What is your opinion on the influence of AI in the world of marketing, advertising and design industries? Do you see it as a threat to jobs or do you think AI should be seen as a partner in the long run?
 
It's a hot topic in the creative industries. Our view, which is pretty much aligned to the Havas view of AI, is that we have a responsibility not to rush to implement every technology available, but to consider them as thoughtful choices. And this is not just the case for AI, but any new emerging technology. [We ask] how it can become a creative partner and a creative collaborator. And we believe within Conran in terms of our service offering, the role of AI is to enhance human creativity, to enable us to make choices that put better work out in the world, not just more work out in the world. 
 
I don't think rushing to apply AI is the answer. What we're doing in our organisation, is we are evaluating and exploring and testing tools available that could be applied across all of our business areas, not just in design terms. And we're working out what we think can enhance the end product in a way that doesn't mean more volume. It means better quality and that's the essence of it for us.
 
Finally, as a global agency, how do you approach cultural nuances and differences in design strategies across different markets and regions?
 
I'll be completely open about this; we never had any intention to put pins all over the map globally. We've got no ambition to have 75 offices all over the place. We want to have rich, broad, deep, knowledgeable regional hubs, we'll have six to seven maximum in our network. 
 
The ones we have, we will grow.
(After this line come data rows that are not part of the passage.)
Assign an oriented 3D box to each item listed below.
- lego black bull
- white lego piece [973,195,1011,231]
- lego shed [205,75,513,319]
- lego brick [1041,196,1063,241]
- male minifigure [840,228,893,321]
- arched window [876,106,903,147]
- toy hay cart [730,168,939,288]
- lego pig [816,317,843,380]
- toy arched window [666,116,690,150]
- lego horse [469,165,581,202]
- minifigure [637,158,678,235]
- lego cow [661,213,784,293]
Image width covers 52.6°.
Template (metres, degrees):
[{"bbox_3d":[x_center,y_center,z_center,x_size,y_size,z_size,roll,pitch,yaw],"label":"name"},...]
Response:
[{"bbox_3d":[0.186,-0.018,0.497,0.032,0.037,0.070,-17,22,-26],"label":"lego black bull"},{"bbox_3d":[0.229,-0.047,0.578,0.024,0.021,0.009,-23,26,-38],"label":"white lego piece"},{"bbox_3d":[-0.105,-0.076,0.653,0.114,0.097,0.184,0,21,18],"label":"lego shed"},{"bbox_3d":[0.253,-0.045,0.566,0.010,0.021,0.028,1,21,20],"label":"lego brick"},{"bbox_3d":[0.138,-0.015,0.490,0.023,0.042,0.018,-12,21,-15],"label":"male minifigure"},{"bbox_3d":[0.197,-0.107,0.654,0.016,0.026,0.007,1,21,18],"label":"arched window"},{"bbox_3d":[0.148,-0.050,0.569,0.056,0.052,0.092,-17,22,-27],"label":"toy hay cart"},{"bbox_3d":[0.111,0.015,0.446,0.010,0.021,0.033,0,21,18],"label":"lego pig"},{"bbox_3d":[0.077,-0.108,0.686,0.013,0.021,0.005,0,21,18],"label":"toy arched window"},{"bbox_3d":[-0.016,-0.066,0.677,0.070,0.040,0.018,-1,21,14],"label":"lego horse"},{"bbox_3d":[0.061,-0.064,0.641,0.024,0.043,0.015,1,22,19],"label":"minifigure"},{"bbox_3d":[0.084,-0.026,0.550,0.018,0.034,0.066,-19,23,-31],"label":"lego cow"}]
It's not a back office service here in Mumbai. It's a full-service, creatively-led design and branding business and we will continue to grow that capability, enrich that capability and harness it with the rest of our global footprint.
 
You need good circulation between offices. You need creative talent, particularly design and creative talent, working closely together. And we increase that circulation working together on projects as teams, regardless of where the project sits, to just bring that cultural richness that comes from working with a global team. That's hugely inspiring and that’s very much been sort of the core ethos of building our new brand and to launch this network. It is to generate ideas and to embellish those ideas with the richness of each of our offices around the world. Tthe net result for our client is a hugely powerful brand (Havas) that has flexibility, cultural nuance and relevance. That is the role of design today, and that is a great opportunity, we think in this day and age.